WHAT IS REQUIRED =
Please gather every line in the data below that contains the string "Configurações". Case counts.

------ DATA FOR REVIEW

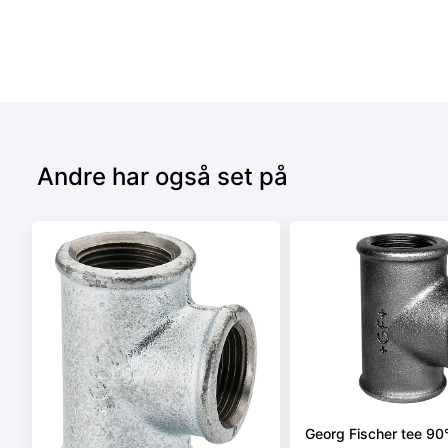
Andre har også set på
Georg Fischer tee 90° 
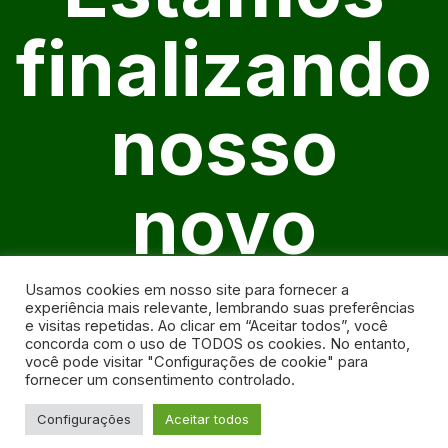
finalizando
nosso
novo
website
Usamos cookies em nosso site para fornecer a
experiência mais relevante, lembrando suas preferências
e visitas repetidas. Ao clicar em “Aceitar todos”, você
concorda com o uso de TODOS os cookies. No entanto,
você pode visitar "Configurações de cookie" para
fornecer um consentimento controlado.
Configurações
Aceitar todos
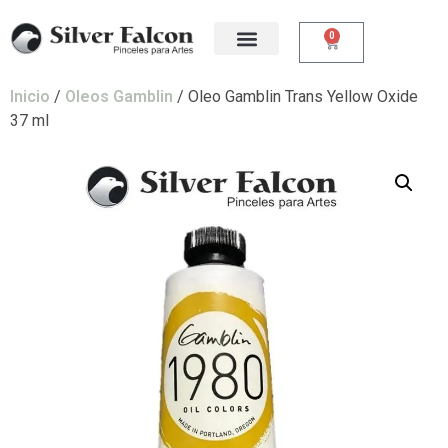
0
Inicio
/
Oleos Gamblin
/ Oleo Gamblin Trans Yellow Oxide
37 ml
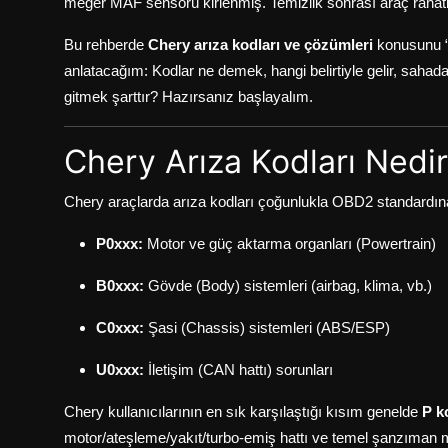
meğer MAF sensörü kirlenmiş. Temizlik sonrası araç rahatl
Bu rehberde
Chery arıza kodları ve çözümleri
konusunu “u
anlatacağım: Kodlar ne demek, hangi belirtiyle gelir, sahada
gitmek şarttır? Hazırsanız başlayalım.
Chery Arıza Kodları Nedi
Chery araçlarda arıza kodları çoğunlukla OBD2 standardına g
P0xxx:
Motor ve güç aktarma organları (Powertrain)
B0xxx:
Gövde (Body) sistemleri (airbag, klima, vb.)
C0xxx:
Şasi (Chassis) sistemleri (ABS/ESP)
U0xxx:
İletişim (CAN hattı) sorunları
Chery kullanıcılarının en sık karşılaştığı kısım genelde
P k
motor/ateşleme/yakıt/turbo-emiş hattı ve temel şanzıman 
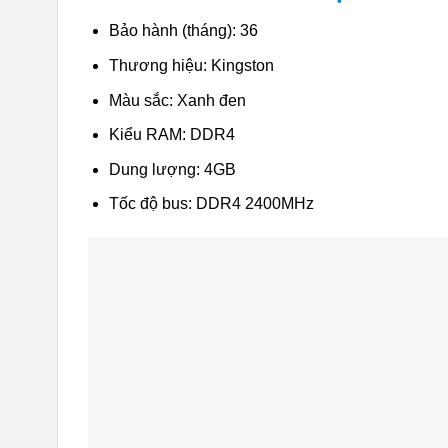
Bảo hành (tháng): 36
Thương hiệu: Kingston
Màu sắc: Xanh đen
Kiểu RAM: DDR4
Dung lượng: 4GB
Tốc độ bus: DDR4 2400MHz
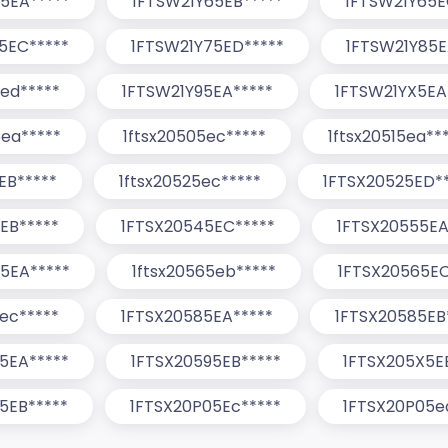
5EA*****
1FTSW21Y65EB*****
1FTSW21Y65E
5EC*****
1FTSW21Y75ED*****
1FTSW21Y85E
5ed*****
1FTSW21Y95EA*****
1FTSW21YX5EA
5ea*****
1ftsx20505ec*****
1ftsx20515ea**
EB*****
1ftsx20525ec*****
1FTSX20525ED*
EB*****
1FTSX20545EC*****
1FTSX20555EA
5EA*****
1ftsx20565eb*****
1FTSX20565EC
5ec*****
1FTSX20585EA*****
1FTSX20585EB
5EA*****
1FTSX20595EB*****
1FTSX205X5E
5EB*****
1FTSX20P05Ec*****
1FTSX20P05e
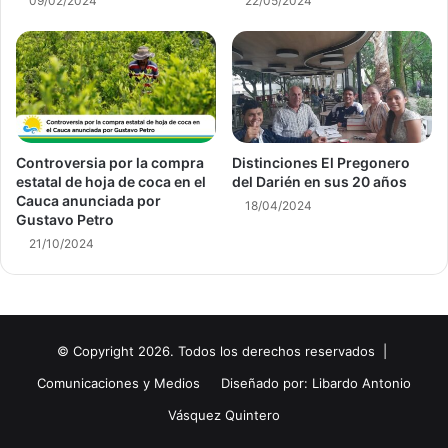
09/02/2024
22/05/2024
Controversia por la compra
Distinciones El Pregonero
estatal de hoja de coca en el
del Darién en sus 20 años
Cauca anunciada por
18/04/2024
Gustavo Petro
21/10/2024
© Copyright 2026. Todos los derechos reservados |
Comunicaciones y Medios
Diseñado por: Libardo Antonio
Vásquez Quintero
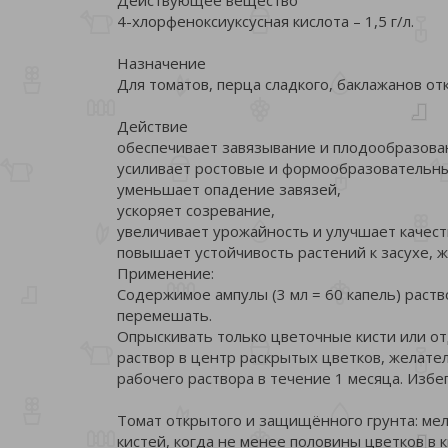
4-хлорфеноксиуксусная кислота – 1,5 г/л.
Назначение
Для томатов, перца сладкого, баклажанов о
Действие
обеспечивает завязывание и плодообразова
усиливает ростовые и формообразовательны
уменьшает опадение завязей,
ускоряет созревание,
увеличивает урожайность и улучшает качест
повышает устойчивость растений к засухе, ж
Применение:
Содержимое ампулы (3 мл = 60 капель) раство
перемешать.
Опрыскивать только цветочные кисти или от
раствор в центр раскрытых цветков, желате
рабочего раствора в течение 1 месяца. Избе
Томат открытого и защищённого грунта: ме
кистей, когда не менее половины цветков в к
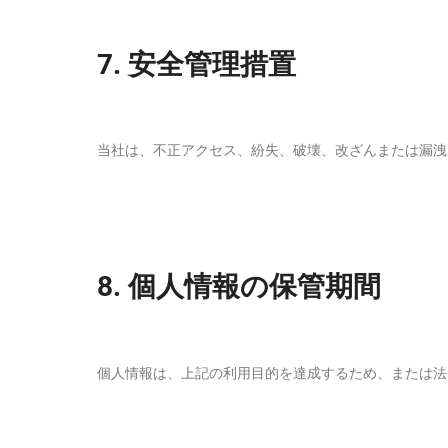
7.
安全管理措置
当社は、不正アクセス、紛失、破壊、改ざんまたは漏洩
8.
個人情報の保管期間
個人情報は、上記の利用目的を達成するため、または法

------------

TASK OUTPUT =
você pode visitar "Configurações de cookie" para
Configurações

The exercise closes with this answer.